« En sauvant, dis-je, cette cité, vous obligerez non seulement les Parisiens, mais tous les pays de cette région. Je ne parle pas seulement des peuples voisins, car il n’y a pas une nation dans toute la chrétienté qui n’ait dans cette ville quelques-uns de ses citoyens. De sorte que votre victoire ne vous aura pas seulement acquis la reconnaissance de la France.

« Si, dans l’antiquité, on décernait une couronne à quiconque sauvait la vie d’un citoyen, de quelle récompense ne serez-vous pas dignes, vous qui en aurez sauvé une multitude infinie ? mais si une entreprise si sainte et si honorable venait à échouer par l’effet de l’envie ou de la lâcheté, croyez-m’en, une fois ces remparts tombés, ni l’Italie ni l’Allemagne ne seraient plus en sûreté,

Non plus qu’aucun des lieux où l’on adore celui qui voulut mourir pour nous sur la croix. Ne croyez pas que vous-mêmes resteriez longtemps sans être attaqués par les Maures, et que votre royaume serait suffisamment protégé par la mer. Si jadis on les a vus traverser d’autres fois le détroit de Gibraltar, et laisser les colonnes d’Hercule pour porter la dévastation dans vos îles, que ne feraient-ils pas aujourd’hui, une fois maîtres de nos pays ?
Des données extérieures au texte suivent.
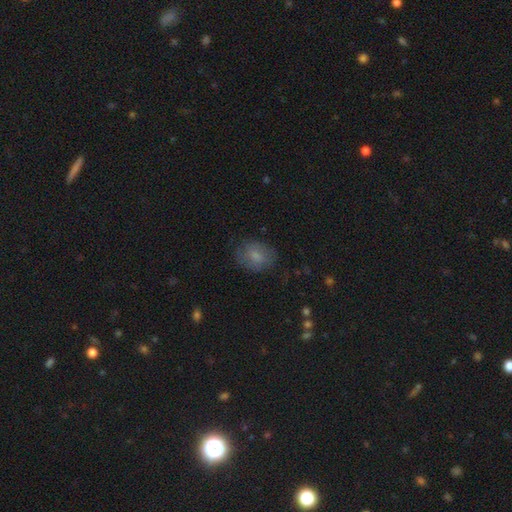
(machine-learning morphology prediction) Smooth or featured: smooth — 72% (featured or disk — 19%)
How rounded: in between — 60% (round — 38%)
Merging: none — 72% (minor disturbance — 19%)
« Et quand bien même l’honneur et l’intérêt ne vous pousseraient pas à cette entreprise, un commun devoir commande de se secourir les uns les autres, tous ceux qui combattent pour une même Église. Que je ne vous livre pas les ennemis en déroute, et cela sans grand effort, aucun de vous ne doit montrer à cet égard de la crainte, car ils me font tous l’effet d’une multitude sans expérience, sans force, sans courage et sans armes. —  »

Par ces paroles et des raisonnements encore meilleurs, par son langage énergique et sa voix entraînante, Renaud parvint à porter au comble l’ardeur de ces magnanimes barons et de cette belliqueuse armée. Comme dit le proverbe, il donna de l’éperon au coursier qui courait déjà avec rapidité. Son discours terminé, il fit avancer tout doucement ses troupes sous leurs bannières respectives.
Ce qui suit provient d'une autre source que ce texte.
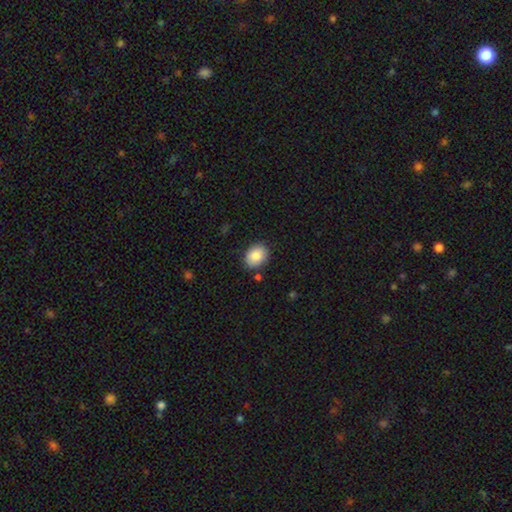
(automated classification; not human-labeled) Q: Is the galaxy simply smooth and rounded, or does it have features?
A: smooth — 86%.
Évitant tout bruit, toute rumeur, il fait avancer son armée divisée en trois corps. A Zerbin, qui marche le long du fleuve, il réserve l’honneur d’attaquer le premier les barbares. Il range en arrière les Irlandais dans la plaine. Les cavaliers et les fantassins d’Angleterre, sous les ordres du duc de Lancastre, sont au centre.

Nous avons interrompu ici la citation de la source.